§ The task: Copy the part of the Bosporus Walk text below from "And this is" to "the central park.", word for word.
(Passage to read Opens)
Bosporus Walk - Part 5
Romania to Istanbul

We are in Craiova, Southern Romania, heading for the Bulgarian border.



And it is mostly road walking around here.



But Romanian roads are rarely dull.



With plenty of donkeys at work at this time of year.



Here's a foal in training with a goat load.



And how about this for an impressive line of horse power.



This is Caracal with its outpost of the National Theatre.



And this is the centre of the administrative town of Alexandria.



From where we curve back to the Danube to the border town of Zimnicea.



Zimnicea was totally rebuilt in the communist era and this street flanks the central park.



We treat the Danube ferry crossing as a relaxing cruise and are well received by the crew.



As we cross to Svishtov, Bulgaria.



Just outside Svishtov is Novae, once an important Roman town.



And nearby is this memorial to the Russian landings of 1877 that finally ended Ottoman rule.



Slightly further on is this smaller, very different memorial, with a date ten years earlier.



With us are Bella and Chris, our walking support this trip.



Rural life in Beltsov.



But not all rural scenes are as active as there are many empty properties in rural Bulgaria.



Hot roads follow.



As we reach Ostritsa which has, as does every village, a cultural centre at its heart.
(Passage to read Closes)
(Supplied material Opens)
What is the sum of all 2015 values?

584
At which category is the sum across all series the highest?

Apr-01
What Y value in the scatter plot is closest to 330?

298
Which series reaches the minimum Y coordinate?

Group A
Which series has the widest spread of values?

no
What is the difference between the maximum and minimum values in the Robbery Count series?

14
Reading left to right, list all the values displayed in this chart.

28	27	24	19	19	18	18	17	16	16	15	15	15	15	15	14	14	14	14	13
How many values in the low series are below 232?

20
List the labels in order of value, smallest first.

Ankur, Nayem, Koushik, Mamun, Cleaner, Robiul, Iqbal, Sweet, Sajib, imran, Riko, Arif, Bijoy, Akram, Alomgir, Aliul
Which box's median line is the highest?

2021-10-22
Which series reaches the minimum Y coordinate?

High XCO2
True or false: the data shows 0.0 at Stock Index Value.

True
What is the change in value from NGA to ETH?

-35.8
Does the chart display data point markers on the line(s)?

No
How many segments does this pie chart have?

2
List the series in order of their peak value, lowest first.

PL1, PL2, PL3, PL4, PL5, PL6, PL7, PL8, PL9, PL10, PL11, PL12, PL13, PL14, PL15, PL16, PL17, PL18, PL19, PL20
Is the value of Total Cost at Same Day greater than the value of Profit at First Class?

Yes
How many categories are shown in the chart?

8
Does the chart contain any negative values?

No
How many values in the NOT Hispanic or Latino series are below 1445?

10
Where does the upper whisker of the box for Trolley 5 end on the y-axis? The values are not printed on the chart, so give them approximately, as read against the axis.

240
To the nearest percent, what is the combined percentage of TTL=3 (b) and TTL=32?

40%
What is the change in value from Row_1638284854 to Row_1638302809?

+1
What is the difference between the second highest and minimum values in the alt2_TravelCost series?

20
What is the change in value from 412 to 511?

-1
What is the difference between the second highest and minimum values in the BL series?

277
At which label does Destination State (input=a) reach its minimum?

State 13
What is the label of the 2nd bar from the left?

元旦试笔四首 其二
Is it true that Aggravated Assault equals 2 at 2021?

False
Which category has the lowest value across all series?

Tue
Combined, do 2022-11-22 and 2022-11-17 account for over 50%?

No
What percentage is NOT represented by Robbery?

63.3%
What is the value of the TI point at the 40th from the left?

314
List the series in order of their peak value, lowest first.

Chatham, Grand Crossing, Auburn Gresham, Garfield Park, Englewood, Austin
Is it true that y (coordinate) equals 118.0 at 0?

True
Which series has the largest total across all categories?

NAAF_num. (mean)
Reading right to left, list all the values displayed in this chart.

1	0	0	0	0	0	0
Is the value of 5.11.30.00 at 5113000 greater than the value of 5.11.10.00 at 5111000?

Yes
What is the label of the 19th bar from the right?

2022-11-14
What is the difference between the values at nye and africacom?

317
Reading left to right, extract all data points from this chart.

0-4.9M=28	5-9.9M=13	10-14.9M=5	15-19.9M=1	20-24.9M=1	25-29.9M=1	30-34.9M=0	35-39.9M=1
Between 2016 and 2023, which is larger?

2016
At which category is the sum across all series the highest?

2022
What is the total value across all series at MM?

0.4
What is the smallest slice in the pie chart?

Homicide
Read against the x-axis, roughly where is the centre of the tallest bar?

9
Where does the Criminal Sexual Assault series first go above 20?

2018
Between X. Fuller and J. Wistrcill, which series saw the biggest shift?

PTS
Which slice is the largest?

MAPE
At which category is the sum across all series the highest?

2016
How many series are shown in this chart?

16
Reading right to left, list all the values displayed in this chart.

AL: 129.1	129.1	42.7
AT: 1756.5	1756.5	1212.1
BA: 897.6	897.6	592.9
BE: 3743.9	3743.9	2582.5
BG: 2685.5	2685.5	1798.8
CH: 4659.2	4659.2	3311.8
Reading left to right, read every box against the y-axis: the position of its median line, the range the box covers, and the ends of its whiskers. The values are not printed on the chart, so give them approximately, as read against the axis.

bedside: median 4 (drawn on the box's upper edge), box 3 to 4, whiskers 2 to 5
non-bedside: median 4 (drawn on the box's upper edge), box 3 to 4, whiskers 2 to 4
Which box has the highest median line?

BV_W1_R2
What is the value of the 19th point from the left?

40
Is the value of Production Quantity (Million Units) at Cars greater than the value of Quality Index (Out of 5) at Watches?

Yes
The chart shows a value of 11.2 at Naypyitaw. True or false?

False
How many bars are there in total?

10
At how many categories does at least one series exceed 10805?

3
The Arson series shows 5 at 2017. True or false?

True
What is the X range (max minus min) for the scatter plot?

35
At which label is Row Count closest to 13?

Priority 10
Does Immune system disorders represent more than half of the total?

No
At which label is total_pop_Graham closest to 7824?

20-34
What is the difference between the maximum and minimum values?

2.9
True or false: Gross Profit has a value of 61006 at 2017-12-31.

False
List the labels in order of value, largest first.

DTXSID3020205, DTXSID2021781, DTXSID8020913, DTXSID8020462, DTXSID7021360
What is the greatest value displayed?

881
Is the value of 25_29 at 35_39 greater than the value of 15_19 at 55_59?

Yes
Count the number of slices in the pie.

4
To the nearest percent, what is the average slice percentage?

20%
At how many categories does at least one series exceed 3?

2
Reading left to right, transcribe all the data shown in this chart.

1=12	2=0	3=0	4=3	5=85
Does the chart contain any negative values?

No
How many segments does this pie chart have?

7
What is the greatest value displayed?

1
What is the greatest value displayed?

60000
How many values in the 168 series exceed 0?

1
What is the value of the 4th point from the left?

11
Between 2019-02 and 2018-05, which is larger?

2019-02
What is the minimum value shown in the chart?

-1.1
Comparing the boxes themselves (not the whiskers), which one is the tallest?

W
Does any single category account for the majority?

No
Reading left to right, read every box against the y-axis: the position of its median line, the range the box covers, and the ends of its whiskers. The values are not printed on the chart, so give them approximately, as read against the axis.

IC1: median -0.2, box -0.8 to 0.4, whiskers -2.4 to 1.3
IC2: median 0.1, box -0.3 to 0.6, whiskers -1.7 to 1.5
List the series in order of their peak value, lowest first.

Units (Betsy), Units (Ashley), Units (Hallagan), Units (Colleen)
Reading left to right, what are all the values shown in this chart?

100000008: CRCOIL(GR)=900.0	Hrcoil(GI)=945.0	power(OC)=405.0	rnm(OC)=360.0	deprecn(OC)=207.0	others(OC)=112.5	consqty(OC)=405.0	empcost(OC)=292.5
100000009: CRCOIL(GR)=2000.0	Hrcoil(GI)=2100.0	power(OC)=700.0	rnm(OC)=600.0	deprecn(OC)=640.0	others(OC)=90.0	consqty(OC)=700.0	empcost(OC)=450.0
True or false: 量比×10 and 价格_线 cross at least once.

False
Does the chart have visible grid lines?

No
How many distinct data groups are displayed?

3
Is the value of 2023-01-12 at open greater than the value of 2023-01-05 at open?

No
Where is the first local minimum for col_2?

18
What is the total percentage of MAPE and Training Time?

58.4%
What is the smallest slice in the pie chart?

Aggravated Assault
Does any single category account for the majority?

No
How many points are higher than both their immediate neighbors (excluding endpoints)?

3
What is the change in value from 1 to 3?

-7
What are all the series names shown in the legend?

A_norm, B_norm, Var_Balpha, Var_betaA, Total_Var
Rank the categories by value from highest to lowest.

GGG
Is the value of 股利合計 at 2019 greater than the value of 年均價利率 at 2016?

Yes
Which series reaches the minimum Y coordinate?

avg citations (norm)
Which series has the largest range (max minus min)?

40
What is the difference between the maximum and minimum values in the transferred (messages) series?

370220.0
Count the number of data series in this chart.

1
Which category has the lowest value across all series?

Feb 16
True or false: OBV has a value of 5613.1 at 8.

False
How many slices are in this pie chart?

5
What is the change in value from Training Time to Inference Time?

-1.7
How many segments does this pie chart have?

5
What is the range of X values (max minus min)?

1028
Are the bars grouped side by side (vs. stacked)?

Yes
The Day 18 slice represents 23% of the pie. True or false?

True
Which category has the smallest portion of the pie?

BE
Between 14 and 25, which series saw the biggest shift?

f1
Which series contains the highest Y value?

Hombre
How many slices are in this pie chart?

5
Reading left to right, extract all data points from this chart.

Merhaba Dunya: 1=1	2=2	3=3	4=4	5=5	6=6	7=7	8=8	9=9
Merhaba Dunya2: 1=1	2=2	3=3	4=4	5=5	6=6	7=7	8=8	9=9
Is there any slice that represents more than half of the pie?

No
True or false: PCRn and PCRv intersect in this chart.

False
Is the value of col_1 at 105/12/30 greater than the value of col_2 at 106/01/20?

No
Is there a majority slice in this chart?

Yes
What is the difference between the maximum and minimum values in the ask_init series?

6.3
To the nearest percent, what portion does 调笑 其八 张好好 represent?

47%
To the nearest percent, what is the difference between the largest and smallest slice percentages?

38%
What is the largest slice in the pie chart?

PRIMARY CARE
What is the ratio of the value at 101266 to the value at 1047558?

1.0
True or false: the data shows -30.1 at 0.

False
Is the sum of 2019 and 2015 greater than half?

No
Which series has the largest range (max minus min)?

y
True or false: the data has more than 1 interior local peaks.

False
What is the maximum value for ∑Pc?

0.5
(Supplied material Closes)
§ Answer for the task:
And this is the centre of the administrative town of Alexandria.



From where we curve back to the Danube to the border town of Zimnicea.



Zimnicea was totally rebuilt in the communist era and this street flanks the central park.